O que vou dizer não tem, obviamente, qualquer importância. Menos pelo seu conteúdo do que pelo emissor da mensagem. Digo, são impressões de quem desconhece a ciência que preside a montagem de estruturas para shows e espetáculos aqui e em qualquer parte do globo. Por outro lado, são duas ou três palavras que vêm a propósito de detalhes que, dias antes do carnaval, me incomodaram. Explico.

Pude acompanhar, ao longo da semana que antecedeu as apresentações de maracatus etc. na avenida Domingos Olímpio, a montagem da geringonça que veio abaixo na segunda-feira, 4. Não é que estivesse lá, fiscalizando o trabalho da empresa responsável pela obra. Minha vigilância no que diz respeito ao carnaval de Fortaleza se limitou aos dez minutos de engarrafamento que o Conjunto Ceará-Aldeota enfrentou diariamente até a sexta-feira, 1º. O preparo da estrutura acabou reduzindo o espaço de trânsito na avenida, o que fez com que carros e ônibus se espremessem mais ainda. Bom, a verdade é que, por três ou quatro vezes, fui apanhado pelo mesmo pensamento: essa coisa não parece tão segura quanto deveria ser.

A coisa toda funcionava assim: tábuas e ferragem eram encaixados de forma a que tudo ficasse relativamente estável. As estruturas se ferro se encaixavam umas às outras. Em seguida vinham as tábuas, grandes pedaços de madeira que eram deitados de uma ponta a outra e que deveriam servir de corredores e assentos para todos. Pois aí é que mora — ou morava — o perigo. Aquilo simplesmente chamava a atenção pela fragilidade aparente. Cabeça escorada na janela do ônibus, ficava pensando, “Bom, mas isso deve ser assim em qualquer lugar onde se fazem shows e comícios”. Não imagino que existam muitas alternativas ao ferro e madeira combinados.

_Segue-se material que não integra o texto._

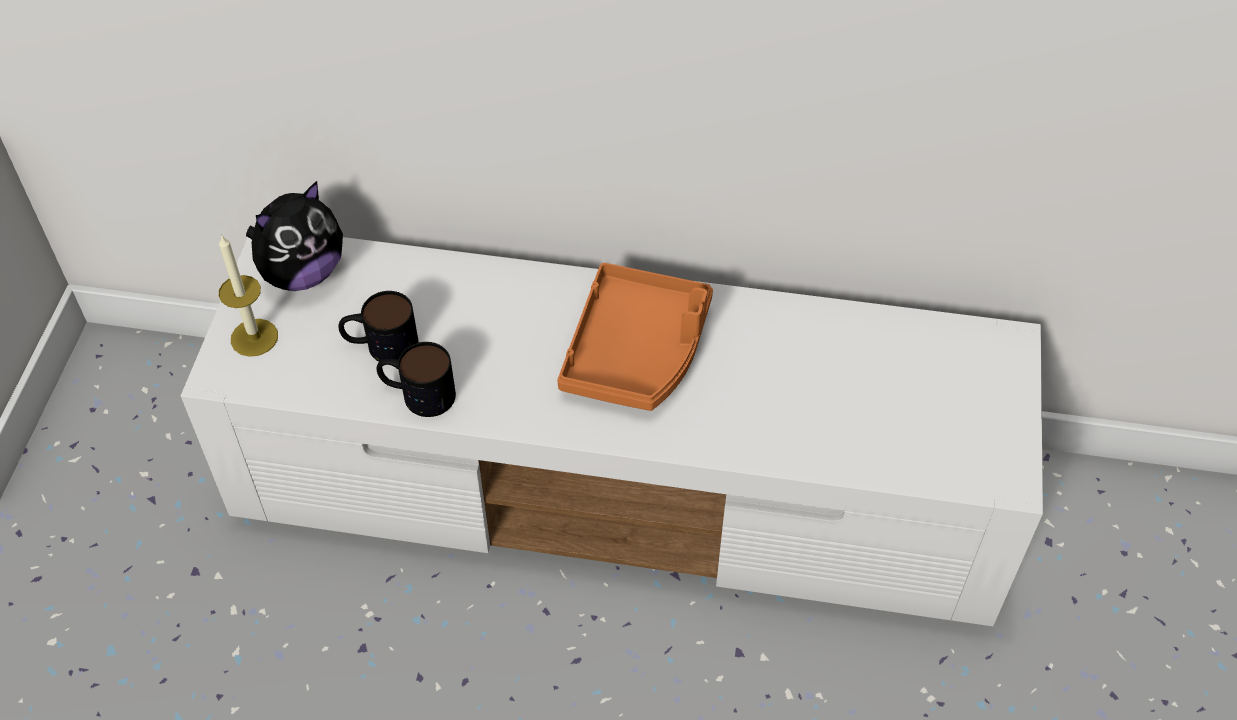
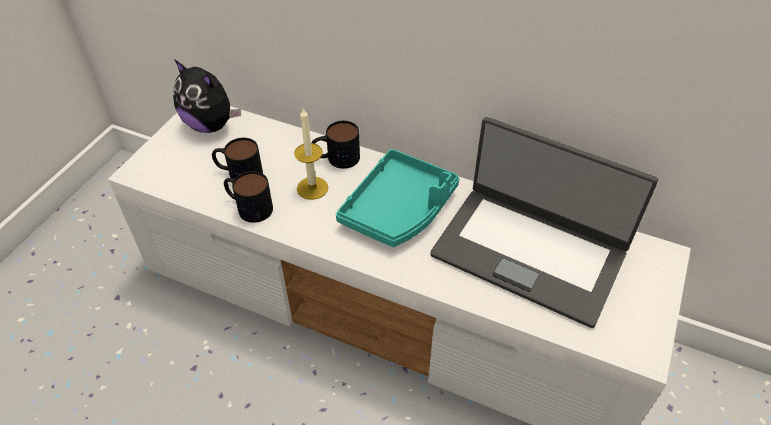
camera: 15 degrees right, 5 degrees down
(254, 337) = (166, 155): candle -> candle (312, 188)
(302, 273) = (211, 125): plush toy -> plush toy turned 60 degrees clockwise
(517, 290) = (336, 158): none -> mug
(637, 351) = (399, 209): orange tray -> turquoise tray
(833, 376) = (529, 252): none -> laptop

Naquele caso, o que dava ao projeto uma áurea levemente precária nem era mesmo os materiais usados, mas a amarração de tudo. O arremate, feito com arames, tornava o cenário estranhamente preocupante.

Essa sensação de estranheza me acompanhou por alguns dias até que esqueci tudo. Na mesma sexta-feira, passei na locadora de vídeos do bairro, apanhei cinco filmes e fui embora brincar o carnaval. Quando, na terça-feira, vi as imagens mostrando as mesmas tabuinhas e ferros que tinha me acostumado a colocar sob suspeita quatro ou cinco dias antes, o susto foi imenso. Felizmente, nenhuma vítima fatal. Fiquei surpreso com a fúria do apresentador de um programa policial. Enquanto xingava a prefeitura, as veias do pescoço pareciam bombear sangue suficiente para o Hemoce por três anos.


AS POSSILIBIDADES

Não vou tirar conclusões precipitadas. Quero apenas pensar alto a partir das informações que consegui reunir. Primeiro, parto das opções que os responsáveis pelo carnaval da cidade nos dão: sabotagem ou falha na montagem da estrutura. Se pensarmos bem, ambas são aterrorizantes. Atribuir à oposição política uma ação que poderia facilmente ter se encerrado com alguns mortos e muitos feridos é grave. Se se constatar alguma culpa ou não. No primeiro caso, comprova-se novamente até onde nossos políticos podem descer quando se trata de disputar o controle da máquina pública. No segundo, o quanto viciada está a política. Afinal, responsabilizar setores de diferentes colorações ideológicas antes mesmo que se faça uma perícia no local é algo arriscado, temeroso. Politicamente, pode ser desastroso. Em alguns casos, a suspeita parecia ter se convertido em convicção. Para eles, era tudo muito claro: haviam sido sabotados.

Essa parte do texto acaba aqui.